• [TEXT BLOCK]:
★ ★ ★
We spent many millions of dollars paying for patent licenses with third parties, and we provide that indemnification to our customers.
So we said rather than do something cuckoo, why dont we work together with the Linux distributors—of course we still want to sell Windows instead of Linux—and make sure that sort of patent confidence can exist in the open-source world.
Sure, we may have one view of the current situation and Novell may have another, and everyone else can have another.
In a sense, thats not the important part: The important part is how we create a bridge that lets people move forward from an IP perspective with confidence, with either Windows or Linux.
And we are actually going to be quite constructive, and the whole deal with Novell, both for them and for us, was an attempt to get constructive relative to some issues on our minds and on our customers minds.
I think we are going to achieve that. There is still more work to be done, and it would have been easier for us not to do what we did.
We did what we did to be constructive, relative to customer need and their desire to support both Linux specifically and Windows systems.
★ ★ ★
• [DATA EXTRACT]:
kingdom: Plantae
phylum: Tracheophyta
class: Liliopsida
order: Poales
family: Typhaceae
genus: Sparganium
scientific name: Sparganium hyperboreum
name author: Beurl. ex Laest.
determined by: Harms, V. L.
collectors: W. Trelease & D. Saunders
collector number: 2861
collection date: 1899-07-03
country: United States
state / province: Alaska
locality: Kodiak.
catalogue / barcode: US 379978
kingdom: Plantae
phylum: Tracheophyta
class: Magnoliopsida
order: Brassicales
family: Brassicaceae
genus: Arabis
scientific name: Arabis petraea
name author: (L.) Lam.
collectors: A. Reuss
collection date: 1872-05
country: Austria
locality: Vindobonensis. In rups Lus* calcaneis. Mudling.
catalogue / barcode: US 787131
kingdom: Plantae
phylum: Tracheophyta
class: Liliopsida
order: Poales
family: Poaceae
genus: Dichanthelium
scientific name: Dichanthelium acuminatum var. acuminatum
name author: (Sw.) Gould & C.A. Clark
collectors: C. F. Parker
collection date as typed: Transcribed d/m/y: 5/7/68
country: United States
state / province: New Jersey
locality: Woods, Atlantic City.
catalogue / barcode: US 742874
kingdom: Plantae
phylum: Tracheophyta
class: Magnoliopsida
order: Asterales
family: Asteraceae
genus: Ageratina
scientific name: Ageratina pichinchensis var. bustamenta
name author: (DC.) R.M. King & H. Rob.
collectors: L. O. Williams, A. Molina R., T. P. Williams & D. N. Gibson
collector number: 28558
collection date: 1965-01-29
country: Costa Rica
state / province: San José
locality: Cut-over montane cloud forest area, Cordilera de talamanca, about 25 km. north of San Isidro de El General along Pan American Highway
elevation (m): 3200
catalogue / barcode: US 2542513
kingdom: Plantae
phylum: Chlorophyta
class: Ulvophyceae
★ ★ ★
• [QUESTIONS ON THE MATERIAL]:
• a. Please retype the passage about the Novell deal, everything from "And we are actually" down to "and Windows systems.".
• b. In the passage about the Novell deal, what does the speaker say they spent many millions of dollars paying for?

• [OUTPUTS IN ORDER]:
• a.
And we are actually going to be quite constructive, and the whole deal with Novell, both for them and for us, was an attempt to get constructive relative to some issues on our minds and on our customers minds.
I think we are going to achieve that. There is still more work to be done, and it would have been easier for us not to do what we did.
We did what we did to be constructive, relative to customer need and their desire to support both Linux specifically and Windows systems.

• b. Patent licenses with third parties.